Situado entre o teatro documentário, extensamente
desenvolvido a partir de E.Piscator, e o
teatro autobiográfico no espelhamento da
persona do ator ou do dramaturgo, desenvolve-se na primeira década deste século
o que se chamou de biodrama.
Teorizado pelo argentino Oscar
Cornago, ele impulsiona, através dos relatos biográficos reais, de gente
famosa ou não, transmutados no palco , na representação entre a verdade e o
ficcional, “as distintas possibilidades
de citar a realidade, para abrir espaço a isso que chamamos vida”.
Quando o dramaturgo Walter Daguerre incursiona pela
trajetória existencial/artística de uma americana naturalizada francesa desnudando
seus feitos como dançarina, performer, cantora, atriz ,humorista, ativista nas
causas políticas e raciais, ele confere à sua proposta cênica “Josephine Baker – A Vênus Negra” um
viés diferencial na sua abordagem e tematização.

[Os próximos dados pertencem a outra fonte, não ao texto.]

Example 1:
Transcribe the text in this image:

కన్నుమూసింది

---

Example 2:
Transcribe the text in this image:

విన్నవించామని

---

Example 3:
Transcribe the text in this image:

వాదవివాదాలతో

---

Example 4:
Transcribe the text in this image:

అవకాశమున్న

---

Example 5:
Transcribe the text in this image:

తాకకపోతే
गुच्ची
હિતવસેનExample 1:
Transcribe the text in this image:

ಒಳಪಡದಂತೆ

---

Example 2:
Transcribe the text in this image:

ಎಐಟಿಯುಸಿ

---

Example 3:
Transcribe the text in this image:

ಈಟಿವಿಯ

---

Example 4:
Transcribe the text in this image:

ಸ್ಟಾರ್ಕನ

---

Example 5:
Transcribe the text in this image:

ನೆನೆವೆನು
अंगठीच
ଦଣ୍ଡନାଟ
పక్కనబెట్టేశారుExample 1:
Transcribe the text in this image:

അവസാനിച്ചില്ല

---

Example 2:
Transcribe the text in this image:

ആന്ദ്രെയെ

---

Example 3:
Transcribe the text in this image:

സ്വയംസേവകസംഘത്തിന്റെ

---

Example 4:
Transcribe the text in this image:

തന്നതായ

Embora não consiga fugir do sequencial cronológico/biográfico, acaba
permitindo um encontro mais intimista e de identificação psicológico/afetiva
entre a atriz protagonista titular ( Aline Deluna) com cada espectador.

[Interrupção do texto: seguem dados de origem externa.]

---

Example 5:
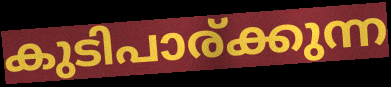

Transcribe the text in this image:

കുടിപാര്ക്കുന്ന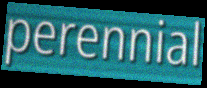
perennial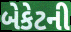
બેકેટનીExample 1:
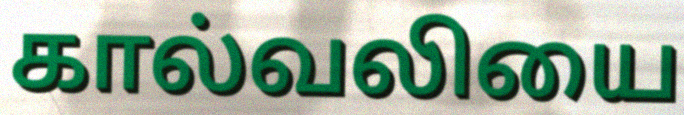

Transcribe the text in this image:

கால்வலியை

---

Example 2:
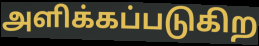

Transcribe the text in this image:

அளிக்கப்படுகிற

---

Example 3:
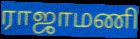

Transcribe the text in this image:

ராஜாமணி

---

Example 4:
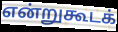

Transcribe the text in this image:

என்றுகூடக்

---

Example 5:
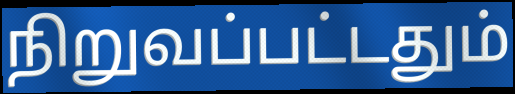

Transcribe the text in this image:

நிறுவப்பட்டதும்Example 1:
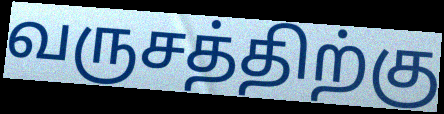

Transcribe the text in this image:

வருசத்திற்கு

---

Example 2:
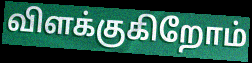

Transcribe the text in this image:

விளக்குகிறோம்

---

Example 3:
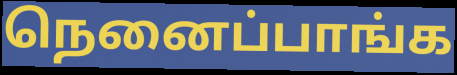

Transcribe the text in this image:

நெனைப்பாங்க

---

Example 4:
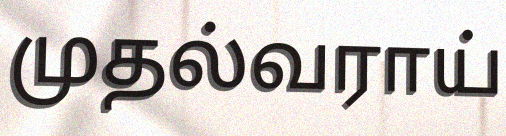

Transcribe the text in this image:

முதல்வராய்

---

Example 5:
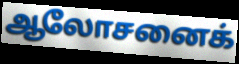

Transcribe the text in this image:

ஆலோசனைக்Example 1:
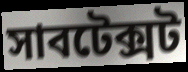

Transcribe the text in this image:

সাবটেক্সট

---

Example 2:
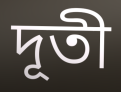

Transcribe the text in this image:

দূতী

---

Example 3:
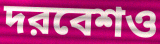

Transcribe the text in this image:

দরবেশও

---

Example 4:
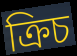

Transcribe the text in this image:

ক্রিচ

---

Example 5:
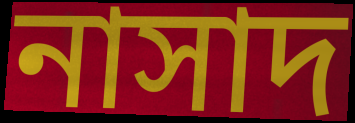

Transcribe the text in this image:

নাসাদ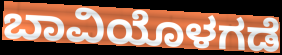
ಬಾವಿಯೊಳಗಡೆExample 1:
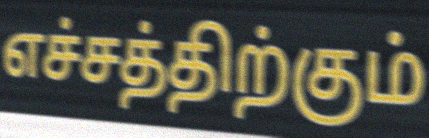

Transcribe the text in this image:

எச்சத்திற்கும்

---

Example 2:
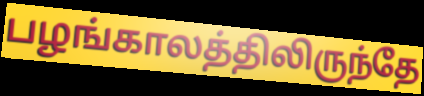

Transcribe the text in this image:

பழங்காலத்திலிருந்தே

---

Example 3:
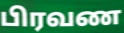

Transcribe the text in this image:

பிரவண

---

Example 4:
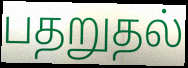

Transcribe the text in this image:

பதறுதல்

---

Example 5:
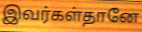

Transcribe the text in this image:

இவர்கள்தானேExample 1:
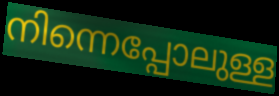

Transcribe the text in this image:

നിന്നെപ്പോലുള്ള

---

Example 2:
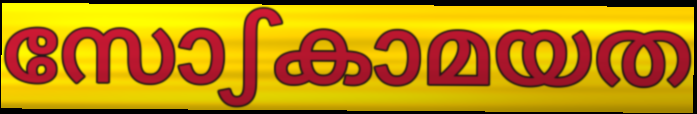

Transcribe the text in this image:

സോഽകാമയത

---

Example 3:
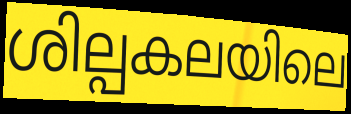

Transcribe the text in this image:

ശില്പകലയിലെ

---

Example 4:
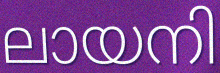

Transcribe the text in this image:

ലായനി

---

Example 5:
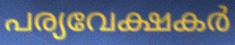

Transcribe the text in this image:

പര്യവേക്ഷകർ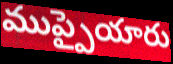
ముప్పైయారుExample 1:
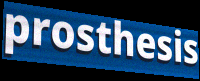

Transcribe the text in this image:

prosthesis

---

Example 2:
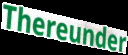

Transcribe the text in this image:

Thereunder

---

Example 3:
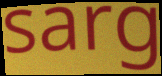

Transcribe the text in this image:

sarg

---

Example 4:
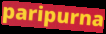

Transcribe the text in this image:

paripurna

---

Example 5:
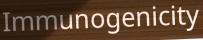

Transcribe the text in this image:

Immunogenicity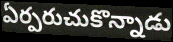
ఏర్పరుచుకొన్నాడు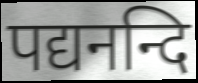
पद्यनन्दि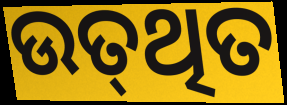
ଉତ୍‌ଥିତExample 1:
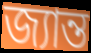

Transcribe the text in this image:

জ্যান্ত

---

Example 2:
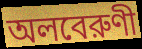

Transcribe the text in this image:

অলবেরুণী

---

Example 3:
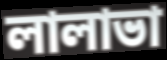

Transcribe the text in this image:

লালাভা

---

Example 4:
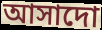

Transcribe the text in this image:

আসাদো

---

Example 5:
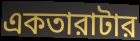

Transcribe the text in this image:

একতারাটার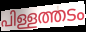
പിള്ളത്തടം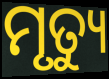
ମୃତ୍ୟୁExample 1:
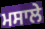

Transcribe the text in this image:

ਮਸਾਲੇ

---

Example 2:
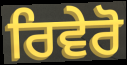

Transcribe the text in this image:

ਰਿਵੇਰੋ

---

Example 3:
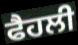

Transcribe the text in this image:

ਫੈਹਲੀ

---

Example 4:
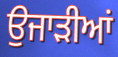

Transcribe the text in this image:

ਉਜਾੜੀਆਂ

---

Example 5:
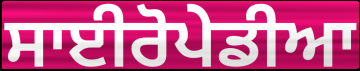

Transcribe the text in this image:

ਸਾਈਰੋਪੇਡੀਆ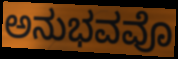
ಅನುಭವವೊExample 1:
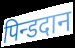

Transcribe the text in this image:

पिन्डदान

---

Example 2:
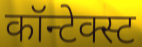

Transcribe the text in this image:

कॉन्टेक्स्ट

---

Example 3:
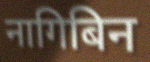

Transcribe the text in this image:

नागिबिन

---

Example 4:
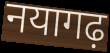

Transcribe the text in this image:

नयागढ़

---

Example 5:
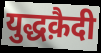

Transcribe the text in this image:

युद्धक़ैदीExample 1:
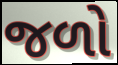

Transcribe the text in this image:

જળો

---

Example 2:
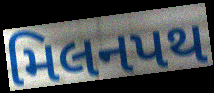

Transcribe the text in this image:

મિલનપથ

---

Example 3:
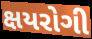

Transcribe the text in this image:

ક્ષયરોગી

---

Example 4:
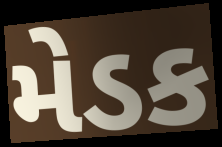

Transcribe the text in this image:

મેડક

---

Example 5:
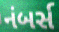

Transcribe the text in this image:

નંબર્સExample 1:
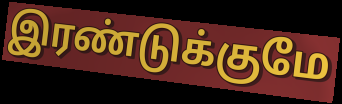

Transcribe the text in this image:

இரண்டுக்குமே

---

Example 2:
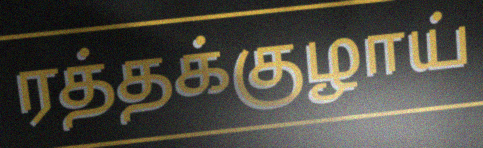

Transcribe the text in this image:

ரத்தக்குழாய்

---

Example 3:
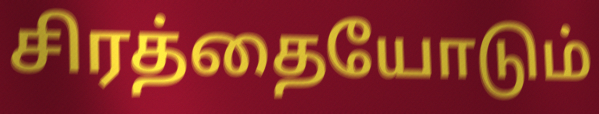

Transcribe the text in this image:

சிரத்தையோடும்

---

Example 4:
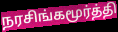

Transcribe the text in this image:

நரசிங்கமூர்த்தி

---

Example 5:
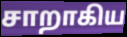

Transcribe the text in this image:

சாறாகியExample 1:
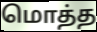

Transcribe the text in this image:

மொத்த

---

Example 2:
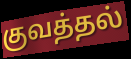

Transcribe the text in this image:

குவத்தல்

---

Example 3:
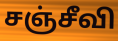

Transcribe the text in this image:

சஞ்சீவி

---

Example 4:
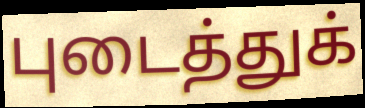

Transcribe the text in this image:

புடைத்துக்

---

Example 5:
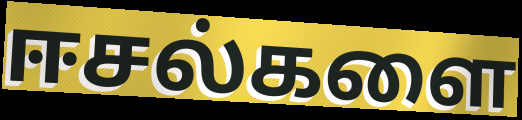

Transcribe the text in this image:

ஈசல்களை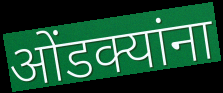
ओंडक्यांनाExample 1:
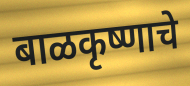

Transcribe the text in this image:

बाळकृष्णाचे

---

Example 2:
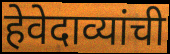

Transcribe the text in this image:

हेवेदाव्यांची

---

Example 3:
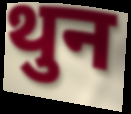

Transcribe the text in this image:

थुन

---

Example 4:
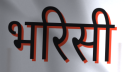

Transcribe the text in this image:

भरिसी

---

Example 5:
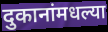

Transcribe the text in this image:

दुकानांमधल्याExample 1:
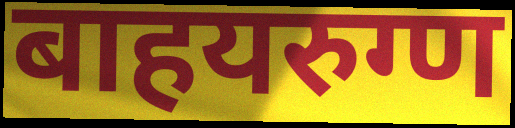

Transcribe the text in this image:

बाहयरुग्ण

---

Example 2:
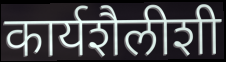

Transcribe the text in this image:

कार्यशैलीशी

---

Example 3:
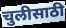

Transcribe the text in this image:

चुलीसाठी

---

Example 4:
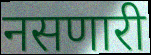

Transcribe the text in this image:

नसणारी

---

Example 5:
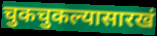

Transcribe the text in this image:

चुकचुकल्यासारखंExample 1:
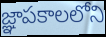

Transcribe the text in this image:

జ్ఞాపకాలలోని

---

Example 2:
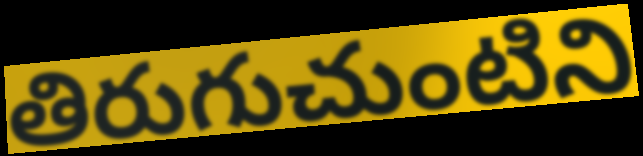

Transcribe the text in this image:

తిరుగుచుంటిని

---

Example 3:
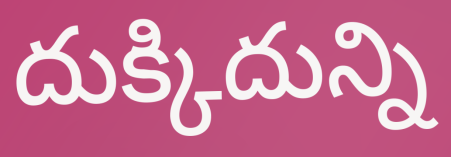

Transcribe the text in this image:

దుక్కిదున్ని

O que faz resultar, pela estetização teatral de Otávio
Muller, no estabelecimento de um corpo a corpo plateia/palco, em encontro
informal atriz/público, quebrando a quarta parede . Fissurando ,assim, o distanciamento
cênico entre observador-observado,da fala
inicial ao epílogo quando, convocados, juntam-se os dois lados, ritualmente, à performance .
Para isto concorrem as mudanças de figurino em cena e as
paredes nuas da construção ambiental (em realização dúplice de Marcelo
Marques) ,paralela ao desenho de luzes (Paulo Cesar Medeiros) propiciais ora ao recato
climático,ora ao sugestionamento feérico de um show.

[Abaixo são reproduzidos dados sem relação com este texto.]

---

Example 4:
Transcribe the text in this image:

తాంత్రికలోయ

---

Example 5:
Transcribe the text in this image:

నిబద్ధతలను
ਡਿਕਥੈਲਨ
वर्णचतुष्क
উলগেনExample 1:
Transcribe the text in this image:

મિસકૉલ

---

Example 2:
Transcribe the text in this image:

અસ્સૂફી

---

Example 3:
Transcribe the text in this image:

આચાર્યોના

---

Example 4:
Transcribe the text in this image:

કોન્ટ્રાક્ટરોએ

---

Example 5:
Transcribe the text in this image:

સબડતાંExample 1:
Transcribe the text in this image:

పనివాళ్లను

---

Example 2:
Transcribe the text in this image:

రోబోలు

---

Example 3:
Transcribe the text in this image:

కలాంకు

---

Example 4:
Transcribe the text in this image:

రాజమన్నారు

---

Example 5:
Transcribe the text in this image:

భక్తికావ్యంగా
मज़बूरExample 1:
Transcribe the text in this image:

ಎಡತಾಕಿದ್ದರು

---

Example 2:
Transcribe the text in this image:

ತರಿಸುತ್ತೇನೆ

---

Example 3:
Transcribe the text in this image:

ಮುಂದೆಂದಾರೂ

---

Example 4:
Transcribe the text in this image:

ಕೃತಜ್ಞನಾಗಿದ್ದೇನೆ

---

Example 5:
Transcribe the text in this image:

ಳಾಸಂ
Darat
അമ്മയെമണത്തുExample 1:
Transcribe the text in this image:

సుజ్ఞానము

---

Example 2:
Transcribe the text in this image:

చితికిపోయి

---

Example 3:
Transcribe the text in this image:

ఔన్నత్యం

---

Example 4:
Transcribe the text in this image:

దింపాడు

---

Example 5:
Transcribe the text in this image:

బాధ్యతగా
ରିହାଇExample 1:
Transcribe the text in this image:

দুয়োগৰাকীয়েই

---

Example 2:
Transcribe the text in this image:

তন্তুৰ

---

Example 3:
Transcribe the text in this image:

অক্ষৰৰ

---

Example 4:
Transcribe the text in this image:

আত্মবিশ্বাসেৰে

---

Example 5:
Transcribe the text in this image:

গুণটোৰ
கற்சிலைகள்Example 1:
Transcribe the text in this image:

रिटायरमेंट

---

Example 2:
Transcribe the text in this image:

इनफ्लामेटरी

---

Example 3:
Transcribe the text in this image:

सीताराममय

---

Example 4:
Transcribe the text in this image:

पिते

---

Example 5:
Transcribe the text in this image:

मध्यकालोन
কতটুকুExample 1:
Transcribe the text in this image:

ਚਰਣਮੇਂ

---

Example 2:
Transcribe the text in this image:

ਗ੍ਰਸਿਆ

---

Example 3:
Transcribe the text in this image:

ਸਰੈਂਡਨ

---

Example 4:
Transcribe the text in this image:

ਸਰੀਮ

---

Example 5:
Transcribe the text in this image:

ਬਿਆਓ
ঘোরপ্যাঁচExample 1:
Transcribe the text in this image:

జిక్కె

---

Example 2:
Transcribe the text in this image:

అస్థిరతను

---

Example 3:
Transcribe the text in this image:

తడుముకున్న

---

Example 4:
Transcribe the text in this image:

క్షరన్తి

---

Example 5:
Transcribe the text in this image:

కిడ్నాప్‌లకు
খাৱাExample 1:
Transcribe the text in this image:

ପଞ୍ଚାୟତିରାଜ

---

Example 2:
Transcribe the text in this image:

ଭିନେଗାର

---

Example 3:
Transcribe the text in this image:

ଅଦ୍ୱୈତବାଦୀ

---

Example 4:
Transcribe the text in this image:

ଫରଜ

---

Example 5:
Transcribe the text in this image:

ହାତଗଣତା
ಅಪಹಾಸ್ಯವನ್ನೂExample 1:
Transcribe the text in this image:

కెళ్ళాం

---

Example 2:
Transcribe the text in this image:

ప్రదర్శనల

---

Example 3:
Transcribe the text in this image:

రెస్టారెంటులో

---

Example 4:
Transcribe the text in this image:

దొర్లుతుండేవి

Além da sensação de entrega a um comportamental despretensioso,
artesanalmente presente nas interferências do apurado trio musical (Dany Roland,Christiano Sauer e
Jonathan Ferr )no ato da representação.
Onde a grande surpresa é a similaridade física ,
gestual/coreográfica ( sob o olhar inventivo de Marina Salomon) e indumentária
com a “Vênus Negra”, valorando uma conferida comparativa na pequena mas
esclarecedora exposição(filmes, livros,fotos do precioso acervo de Evânio Alves), no foyer do teatro.
O comando diretorial de Otávio Muller no seu seguro domínio
da organicidade de um jogo, entre o teatro e a vida, incentiva o
potencial instintivo de Aline Deluna como uma predestinada estrela do teatro
musical.
Adequada, irrepreensivelmente, ao personagem, na convicta
atuação como atriz/cantora/dançarina , conquistando, assim, a adesão e a cumplicidade
da plateia.
Que ao testemunhar as nuances de exotismo, sexualidade, comicidade e
“selvagerias” de uma desafiadora do preconceito e da
opressão do feminino, acaba reflexionando, numa pulsão coletiva de biodrama verista e poético, pela libertária
identificação conceitual do outro(a personagem ) com a subjetividade dos olhares a ela direcionados.
Wagner Corrêa de Araújo
JOSEPHINE BAKER,A VÊNUS NEGRA está em cartaz no Teatro Maison de France,Centro/RJ, quinta a sábado, às 20h;domingo às 19h. 80 minutos. Até 28 de maio.